The world’s oldest profession prospered on Galveston Island, despite minor interference by the local authorities. In 1918, a national law banned prostitution within five miles of all military installations. The district officially closed, although the "boarders" were allowed to remain in residence. And once again, it was business as usual at 2528 Postoffice Street.

In 1936, city officials mandated that all prostitutes receive biweekly medical examinations, certified with health cards. However, fines for non-compliance were nominal, and "raids" were announced in advance. Legend has it that some of "Galveston’s finest" actually escorted the ladies to the clinic every two weeks.

One of Mother Harvey’s kids became Mayor in 1947 – Herbert Y. Cartwright. As a student at Ball High School in the ‘30s, he hung out at her bordello, listening to the jukebox and sipping home brew. Considering it a duty and a privilege to maintain the Free State of Galveston during his administration, Cartwright is quoted as saying, " If God couldn’t stop prostitution, why should I?"

In 1944, 2528 Postoffice passed into the hands of Mary R. Known as Gouch-Eye due to her one bad eye, her "top of the Line" house became part of a statewide syndicate. At some point, screened doors were added to the upstairs bedrooms to allow clients to view the ladies. When business was slow, her girls took turns working the windows, dressed respectfully in shorts and blouses. Mary R. left the business before Texas Attorney General Will Wilson "closed down Galveston" in 1957. Seems she saw it coming in the Houston newspapers.

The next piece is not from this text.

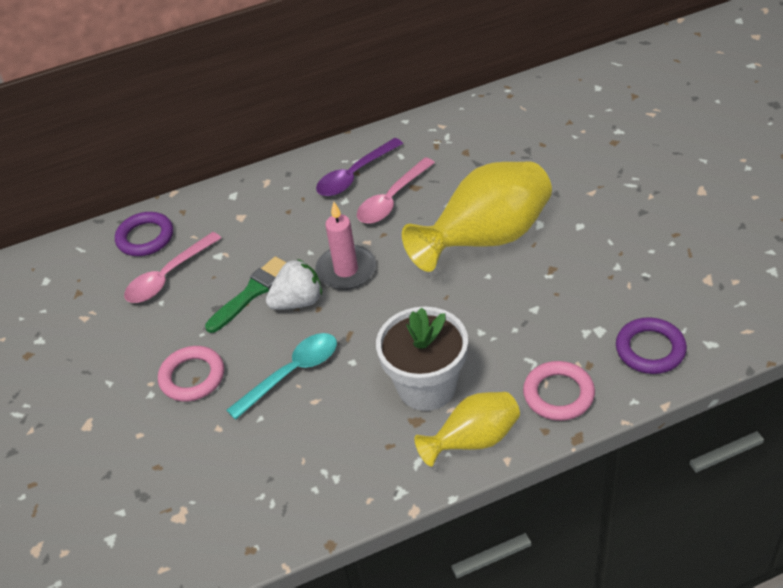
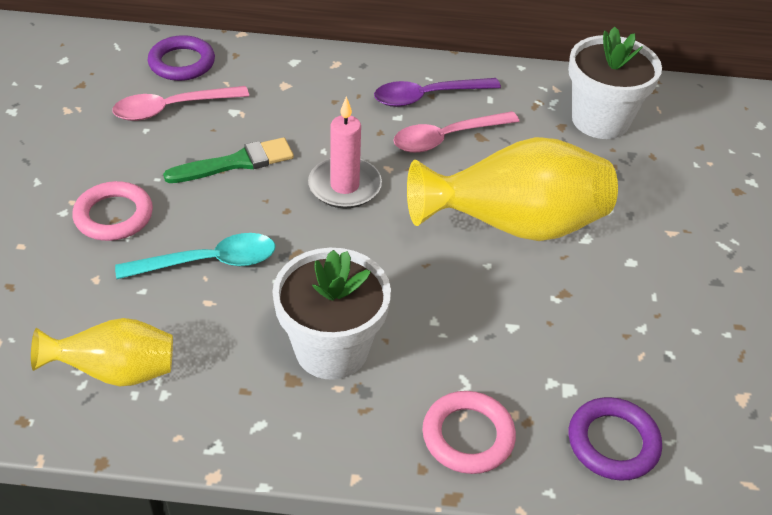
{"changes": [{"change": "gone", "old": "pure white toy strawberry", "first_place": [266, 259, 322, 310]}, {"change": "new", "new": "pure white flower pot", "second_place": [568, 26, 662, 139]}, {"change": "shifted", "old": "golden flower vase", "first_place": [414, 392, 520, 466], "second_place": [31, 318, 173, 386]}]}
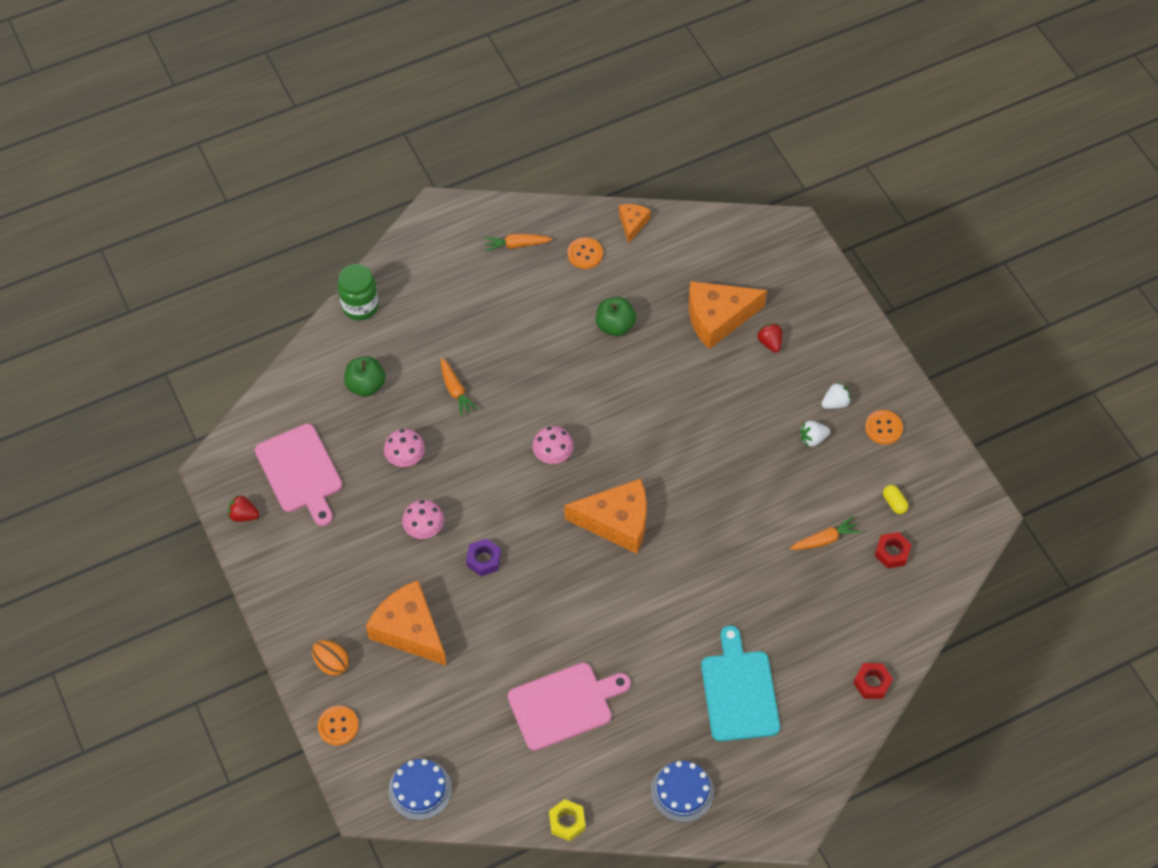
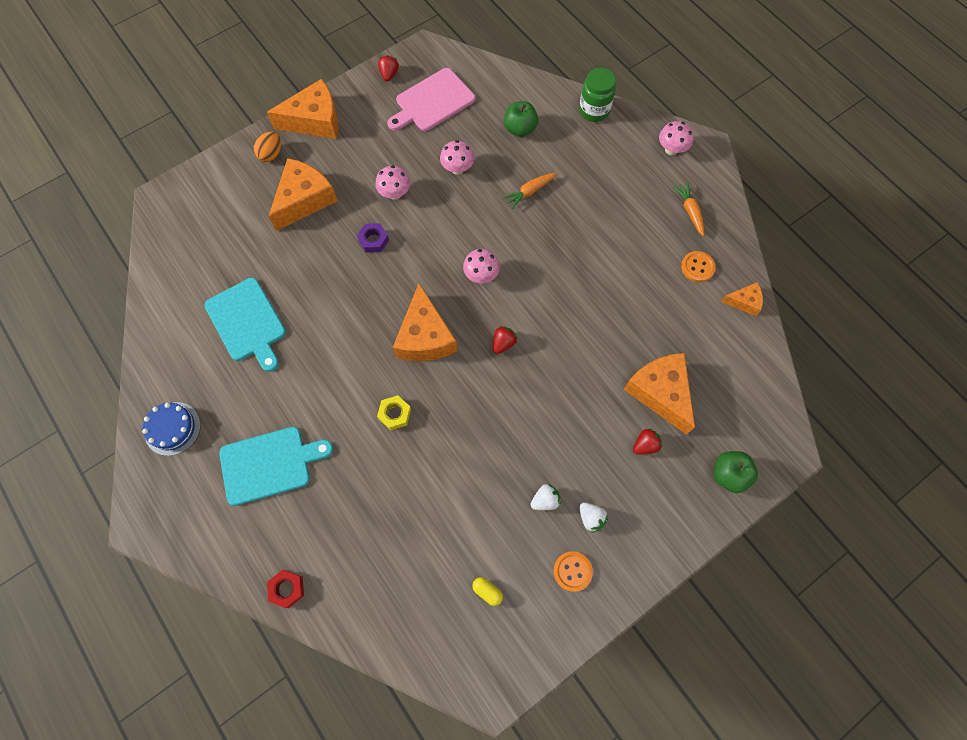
{"changes": [{"change": "gone", "old": "bright orange sewing button", "first_place": [318, 706, 359, 746]}, {"change": "gone", "old": "cobalt cake", "first_place": [388, 759, 452, 820]}, {"change": "gone", "old": "bright orange root vegetable", "first_place": [790, 516, 862, 550]}, {"change": "gone", "old": "crimson nut", "first_place": [875, 532, 912, 569]}, {"change": "new", "new": "bright orange piece of cheese", "second_place": [267, 79, 338, 139]}, {"change": "new", "new": "crimson toy strawberry", "second_place": [493, 326, 517, 354]}, {"change": "new", "new": "rose-pink toadstool", "second_place": [659, 121, 694, 155]}, {"change": "shifted", "old": "golden nut", "first_place": [549, 799, 586, 841], "second_place": [377, 395, 411, 430]}, {"change": "shifted", "old": "green toy apple", "first_place": [596, 297, 636, 336], "second_place": [714, 451, 758, 493]}, {"change": "repainted", "old": "rose-pink chopping board", "new": "teal chopping board", "first_place": [508, 663, 631, 751], "second_place": [204, 278, 286, 372]}, {"change": "rotated", "old": "pure white toy strawberry", "first_place": [800, 421, 830, 447], "second_place": [530, 484, 561, 510], "degrees": 90}, {"change": "rotated", "old": "golden capsule", "first_place": [883, 485, 908, 514], "second_place": [472, 577, 503, 606], "degrees": 75}]}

Legend has it that a prominent Galveston insurance man had coffee with the ladies every morning, parking his car discretely in the alley. Unfortunately, he suffered a heart attack at their kitchen table early one day and died at the bordello. The madam phoned a friend — the Chief of Police — for help. Loading the body into the trunk, he drove the man’s car to Kempner Park. To protect the family, the Chief propped the body up on a park bench to be innocently discovered by a passerby, making it appear that this respectable businessman had passed while feeding the pigeons. The current owner of the house swears that the spirit of that insurance man is still there, searching for his car keys.

The Mollie Walters House, aka Mother Harvey’s, is now the home of Island Carriages. The owner is restoring it, one board at a time. Listed on the National Register of Historic Places, the 1886 bordello took its legitimate place beside prim and proper Victorian houses when it was featured on the 1997 Galveston Historical Foundation’s Historic Homes Tour. In honor of this occasion, Cara Moore painted a mural on its Parlor walls. The original owner, Miss Mollie Walters, would have been proud . . .

Jan Johnson is a freelance writer, sometimes historian
and Island tour guide who resides on Galveston Island.